17% of people aged 16 and over presenting to the three practices had had an alcoholic drink in the 6 hours prior to injury. Of this group, 36% had had moderate intake of alcohol and 64% a hazardous intake according to the ALAC criteria for the maximum number of standard drinks on one drinking occasion of 4 for women and 6 for men. The mean number of standard drinks recalled by drinkers in this survey was 9. Tertiary students and young people were more likely to have been drinking than others, and a greater proportion of women (24%) had been drinking prior to injury than men (11%).The majority of drinkers (62%) had their last drink at a house or flat.
These results provide new information with respect to the role of drinking location in alcohol-related harm, in particular the important role of drinking in private homes. It also demonstrates the association between alcohol and injury in primary care settings in New Zealand. The current review of the Sale of Liquor Act is timely and should consider restricting the availability of alcohol in on and off licensed premises in order to minimise hazardous drinking in a range of drinking locations.

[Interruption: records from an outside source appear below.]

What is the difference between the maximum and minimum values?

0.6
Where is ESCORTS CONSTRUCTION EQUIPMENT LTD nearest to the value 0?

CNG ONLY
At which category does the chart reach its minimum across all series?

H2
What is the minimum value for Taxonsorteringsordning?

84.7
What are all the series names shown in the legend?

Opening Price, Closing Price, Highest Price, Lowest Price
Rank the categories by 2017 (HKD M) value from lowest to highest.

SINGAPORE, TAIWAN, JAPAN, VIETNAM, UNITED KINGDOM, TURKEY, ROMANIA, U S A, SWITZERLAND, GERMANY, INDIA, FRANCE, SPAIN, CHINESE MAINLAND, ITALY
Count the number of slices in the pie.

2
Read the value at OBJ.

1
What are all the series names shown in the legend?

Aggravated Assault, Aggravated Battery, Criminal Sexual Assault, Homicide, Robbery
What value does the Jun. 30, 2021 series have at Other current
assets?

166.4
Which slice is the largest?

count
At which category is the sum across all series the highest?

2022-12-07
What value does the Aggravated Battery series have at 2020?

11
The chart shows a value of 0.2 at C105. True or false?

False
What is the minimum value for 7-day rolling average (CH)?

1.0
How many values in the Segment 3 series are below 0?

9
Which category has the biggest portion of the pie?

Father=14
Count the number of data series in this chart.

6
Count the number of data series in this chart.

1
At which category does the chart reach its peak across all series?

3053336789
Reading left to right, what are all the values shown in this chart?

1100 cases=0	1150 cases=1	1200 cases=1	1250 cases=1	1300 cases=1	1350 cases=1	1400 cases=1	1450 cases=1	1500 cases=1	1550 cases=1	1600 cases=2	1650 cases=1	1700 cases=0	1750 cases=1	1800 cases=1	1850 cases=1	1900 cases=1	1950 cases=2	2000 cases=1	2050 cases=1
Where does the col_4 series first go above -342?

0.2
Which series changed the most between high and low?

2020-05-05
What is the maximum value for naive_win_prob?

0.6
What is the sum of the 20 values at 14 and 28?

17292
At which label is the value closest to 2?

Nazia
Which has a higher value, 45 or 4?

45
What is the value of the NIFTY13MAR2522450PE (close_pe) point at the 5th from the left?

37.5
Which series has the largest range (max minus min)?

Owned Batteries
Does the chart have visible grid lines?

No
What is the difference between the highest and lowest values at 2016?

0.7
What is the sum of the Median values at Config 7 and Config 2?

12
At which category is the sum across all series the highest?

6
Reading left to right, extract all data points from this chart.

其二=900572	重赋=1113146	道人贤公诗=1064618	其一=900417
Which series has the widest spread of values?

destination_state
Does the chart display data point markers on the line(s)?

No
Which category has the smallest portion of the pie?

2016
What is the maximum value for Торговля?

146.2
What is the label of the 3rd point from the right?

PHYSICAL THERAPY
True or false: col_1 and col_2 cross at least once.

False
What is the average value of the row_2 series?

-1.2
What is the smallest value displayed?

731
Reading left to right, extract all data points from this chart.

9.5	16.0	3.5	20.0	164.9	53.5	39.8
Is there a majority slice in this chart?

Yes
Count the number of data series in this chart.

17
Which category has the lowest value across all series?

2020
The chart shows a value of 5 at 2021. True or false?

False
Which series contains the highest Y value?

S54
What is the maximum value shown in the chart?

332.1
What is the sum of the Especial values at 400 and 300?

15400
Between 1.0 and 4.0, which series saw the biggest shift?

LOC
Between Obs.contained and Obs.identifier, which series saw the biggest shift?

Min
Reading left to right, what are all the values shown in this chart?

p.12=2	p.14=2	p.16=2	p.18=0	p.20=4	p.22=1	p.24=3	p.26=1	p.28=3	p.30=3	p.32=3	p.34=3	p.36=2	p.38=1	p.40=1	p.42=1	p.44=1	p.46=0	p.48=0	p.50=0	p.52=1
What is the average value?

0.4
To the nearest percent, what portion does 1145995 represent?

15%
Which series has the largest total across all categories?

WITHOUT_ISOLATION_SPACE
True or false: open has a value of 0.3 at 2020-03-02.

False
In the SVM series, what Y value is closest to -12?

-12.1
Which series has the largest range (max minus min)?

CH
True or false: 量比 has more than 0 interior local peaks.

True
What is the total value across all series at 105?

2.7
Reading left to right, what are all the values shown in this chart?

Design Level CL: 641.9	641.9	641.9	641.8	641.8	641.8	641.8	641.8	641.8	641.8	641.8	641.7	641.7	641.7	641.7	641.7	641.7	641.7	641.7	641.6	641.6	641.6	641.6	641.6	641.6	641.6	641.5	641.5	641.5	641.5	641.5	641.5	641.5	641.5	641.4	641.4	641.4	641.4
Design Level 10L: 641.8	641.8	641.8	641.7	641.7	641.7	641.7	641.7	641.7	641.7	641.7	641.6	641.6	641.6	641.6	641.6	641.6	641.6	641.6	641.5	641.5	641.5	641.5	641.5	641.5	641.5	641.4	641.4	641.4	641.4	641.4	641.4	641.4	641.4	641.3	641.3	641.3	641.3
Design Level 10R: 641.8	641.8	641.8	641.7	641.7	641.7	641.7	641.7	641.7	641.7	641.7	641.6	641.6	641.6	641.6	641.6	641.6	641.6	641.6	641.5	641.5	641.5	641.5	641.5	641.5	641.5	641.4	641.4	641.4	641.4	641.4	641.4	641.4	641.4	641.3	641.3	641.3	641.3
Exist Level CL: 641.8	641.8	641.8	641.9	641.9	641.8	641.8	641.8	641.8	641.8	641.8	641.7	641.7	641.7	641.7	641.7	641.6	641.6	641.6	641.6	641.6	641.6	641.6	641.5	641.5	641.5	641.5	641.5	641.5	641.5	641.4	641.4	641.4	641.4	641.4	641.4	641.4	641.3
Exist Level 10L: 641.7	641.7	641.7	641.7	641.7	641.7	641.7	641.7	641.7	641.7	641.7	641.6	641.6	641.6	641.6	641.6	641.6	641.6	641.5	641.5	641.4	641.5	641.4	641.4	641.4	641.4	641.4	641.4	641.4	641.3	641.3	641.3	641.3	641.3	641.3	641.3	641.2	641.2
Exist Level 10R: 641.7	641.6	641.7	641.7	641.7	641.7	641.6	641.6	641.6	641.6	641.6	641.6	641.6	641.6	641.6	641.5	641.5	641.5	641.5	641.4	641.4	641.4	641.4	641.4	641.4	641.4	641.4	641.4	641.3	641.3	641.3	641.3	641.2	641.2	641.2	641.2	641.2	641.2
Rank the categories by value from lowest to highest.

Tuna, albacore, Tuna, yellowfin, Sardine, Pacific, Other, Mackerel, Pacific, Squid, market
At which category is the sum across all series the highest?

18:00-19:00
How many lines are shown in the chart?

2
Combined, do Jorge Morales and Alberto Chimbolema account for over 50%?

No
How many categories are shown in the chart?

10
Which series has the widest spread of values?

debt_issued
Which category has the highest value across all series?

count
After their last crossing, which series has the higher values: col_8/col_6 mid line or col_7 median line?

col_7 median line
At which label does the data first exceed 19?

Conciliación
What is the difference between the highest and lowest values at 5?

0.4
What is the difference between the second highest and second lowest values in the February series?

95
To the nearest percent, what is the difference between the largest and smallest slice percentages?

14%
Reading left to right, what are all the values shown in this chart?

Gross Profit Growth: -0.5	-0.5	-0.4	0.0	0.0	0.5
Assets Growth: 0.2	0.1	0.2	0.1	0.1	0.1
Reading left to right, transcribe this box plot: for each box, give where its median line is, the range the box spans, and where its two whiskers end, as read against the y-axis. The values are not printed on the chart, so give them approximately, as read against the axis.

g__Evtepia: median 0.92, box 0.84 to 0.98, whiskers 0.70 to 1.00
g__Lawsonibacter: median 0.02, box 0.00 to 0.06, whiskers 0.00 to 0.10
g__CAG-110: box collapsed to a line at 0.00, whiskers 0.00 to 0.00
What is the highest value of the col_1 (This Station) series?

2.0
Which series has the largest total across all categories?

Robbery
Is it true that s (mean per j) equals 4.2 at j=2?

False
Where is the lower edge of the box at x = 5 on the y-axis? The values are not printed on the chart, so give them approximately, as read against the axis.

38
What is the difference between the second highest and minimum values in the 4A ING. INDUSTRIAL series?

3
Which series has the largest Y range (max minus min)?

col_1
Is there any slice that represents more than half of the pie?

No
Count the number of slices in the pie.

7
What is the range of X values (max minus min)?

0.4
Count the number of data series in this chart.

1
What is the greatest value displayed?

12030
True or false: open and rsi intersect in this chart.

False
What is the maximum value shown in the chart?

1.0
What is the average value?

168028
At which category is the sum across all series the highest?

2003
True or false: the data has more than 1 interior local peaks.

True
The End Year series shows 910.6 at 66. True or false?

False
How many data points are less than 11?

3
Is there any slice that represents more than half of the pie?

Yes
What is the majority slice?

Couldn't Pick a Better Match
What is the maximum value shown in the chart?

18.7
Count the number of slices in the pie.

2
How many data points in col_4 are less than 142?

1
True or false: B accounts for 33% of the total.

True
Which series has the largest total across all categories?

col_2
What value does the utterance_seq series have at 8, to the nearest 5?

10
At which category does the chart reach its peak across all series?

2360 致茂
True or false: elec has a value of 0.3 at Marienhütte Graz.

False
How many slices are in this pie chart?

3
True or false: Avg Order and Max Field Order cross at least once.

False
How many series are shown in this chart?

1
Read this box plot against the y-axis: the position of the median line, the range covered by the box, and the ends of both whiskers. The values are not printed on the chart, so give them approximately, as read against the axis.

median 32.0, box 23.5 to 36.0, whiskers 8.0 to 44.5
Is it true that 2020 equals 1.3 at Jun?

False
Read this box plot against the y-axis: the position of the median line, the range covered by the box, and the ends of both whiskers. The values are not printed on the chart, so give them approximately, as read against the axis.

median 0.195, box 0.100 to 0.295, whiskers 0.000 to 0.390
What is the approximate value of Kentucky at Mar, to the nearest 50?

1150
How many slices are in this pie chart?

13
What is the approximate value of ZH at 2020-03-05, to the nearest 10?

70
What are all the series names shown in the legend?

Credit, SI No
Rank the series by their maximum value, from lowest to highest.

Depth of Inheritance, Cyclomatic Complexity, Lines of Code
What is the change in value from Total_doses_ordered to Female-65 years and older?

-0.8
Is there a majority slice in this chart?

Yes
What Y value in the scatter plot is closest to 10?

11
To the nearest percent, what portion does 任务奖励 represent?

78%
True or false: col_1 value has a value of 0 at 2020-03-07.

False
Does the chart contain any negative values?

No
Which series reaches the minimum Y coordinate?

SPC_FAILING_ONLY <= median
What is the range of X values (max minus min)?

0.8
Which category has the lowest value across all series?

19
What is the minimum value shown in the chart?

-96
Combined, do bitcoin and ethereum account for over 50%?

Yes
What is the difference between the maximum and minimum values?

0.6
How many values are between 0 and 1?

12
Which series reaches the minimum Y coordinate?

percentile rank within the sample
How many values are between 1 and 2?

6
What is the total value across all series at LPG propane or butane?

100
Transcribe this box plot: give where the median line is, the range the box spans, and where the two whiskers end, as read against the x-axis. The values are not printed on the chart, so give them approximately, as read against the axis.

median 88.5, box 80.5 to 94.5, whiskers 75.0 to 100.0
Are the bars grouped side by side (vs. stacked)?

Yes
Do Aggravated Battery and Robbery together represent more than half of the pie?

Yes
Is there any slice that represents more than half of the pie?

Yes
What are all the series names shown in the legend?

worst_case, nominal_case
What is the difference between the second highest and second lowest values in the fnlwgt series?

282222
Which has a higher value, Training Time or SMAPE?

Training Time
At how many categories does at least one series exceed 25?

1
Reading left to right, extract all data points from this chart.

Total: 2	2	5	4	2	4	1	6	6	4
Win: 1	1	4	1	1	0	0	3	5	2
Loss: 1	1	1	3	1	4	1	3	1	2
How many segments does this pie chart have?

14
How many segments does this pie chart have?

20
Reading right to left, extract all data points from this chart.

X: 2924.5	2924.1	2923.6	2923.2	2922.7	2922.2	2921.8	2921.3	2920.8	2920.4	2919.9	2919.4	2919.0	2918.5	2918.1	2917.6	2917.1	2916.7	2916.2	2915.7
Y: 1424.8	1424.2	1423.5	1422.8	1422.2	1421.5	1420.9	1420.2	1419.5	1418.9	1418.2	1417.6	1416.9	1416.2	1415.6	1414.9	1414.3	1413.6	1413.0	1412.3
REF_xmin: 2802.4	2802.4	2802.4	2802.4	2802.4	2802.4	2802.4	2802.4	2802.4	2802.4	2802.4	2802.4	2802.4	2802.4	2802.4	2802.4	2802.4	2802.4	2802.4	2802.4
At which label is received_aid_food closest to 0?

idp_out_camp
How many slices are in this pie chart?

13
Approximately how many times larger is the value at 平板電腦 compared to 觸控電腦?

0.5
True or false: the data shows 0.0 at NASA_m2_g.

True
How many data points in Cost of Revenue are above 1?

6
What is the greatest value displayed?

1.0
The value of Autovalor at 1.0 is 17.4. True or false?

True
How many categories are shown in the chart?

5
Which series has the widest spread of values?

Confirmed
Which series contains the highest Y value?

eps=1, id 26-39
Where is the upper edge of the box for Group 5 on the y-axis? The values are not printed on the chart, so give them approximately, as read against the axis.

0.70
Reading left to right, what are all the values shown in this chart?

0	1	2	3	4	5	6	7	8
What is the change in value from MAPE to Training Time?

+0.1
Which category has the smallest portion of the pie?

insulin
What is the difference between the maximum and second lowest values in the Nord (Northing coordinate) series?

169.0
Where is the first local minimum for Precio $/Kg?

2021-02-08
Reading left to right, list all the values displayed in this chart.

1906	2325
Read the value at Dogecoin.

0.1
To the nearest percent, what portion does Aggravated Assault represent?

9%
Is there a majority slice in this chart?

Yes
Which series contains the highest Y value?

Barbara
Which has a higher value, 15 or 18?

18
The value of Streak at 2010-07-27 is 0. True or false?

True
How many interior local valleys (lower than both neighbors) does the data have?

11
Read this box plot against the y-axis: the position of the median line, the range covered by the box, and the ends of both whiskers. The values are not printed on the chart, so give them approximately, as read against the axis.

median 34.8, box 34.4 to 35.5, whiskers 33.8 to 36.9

达尼丁发生的几起备受瞩目的事件使人们将注意力集中到该市与酒精相关的危害上。我们试图获取有关酒精使用及饮酒地点的本地信息,以便为未来制定减少与酒精相关危害的本地策略提供更充分的依据。
在两个月的时间里,对前往三家初级保健机构就诊的16岁及以上首次因伤就诊的患者进行了横断面调查。这项匿名调查提供了有关损伤性质、受伤前6小时内的酒精使用情况以及“最后一杯酒”饮用地点的信息。
在前往这三家医疗机构就诊的16岁及以上人群中,17%的人在受伤前6小时内饮用过酒精饮料。根据ALAC标准,对于女性一次饮酒场合标准饮品最大数量为4杯、男性为6杯,在这组人群中,36%的人饮酒量适中,64%的人饮酒量有害。本次调查中饮酒者回忆的标准饮品平均数量为9杯。大学生和年轻人比其他人更有可能饮酒,受伤前饮酒的女性比例(24%)高于男性(11%)。大多数饮酒者(62%)在住宅或公寓中饮用了他们的最后一杯酒。
这些结果提供了关于饮酒地点在与酒精相关危害中的作用的新信息,特别是在私人住宅饮酒的重要作用。它还证明了新西兰初级保健机构中酒精与损伤之间的关联。当前对《酒类销售法案》的审查很及时,应考虑限制有执照的场所内外酒精的供应,以尽量减少在一系列饮酒地点的有害饮酒行为。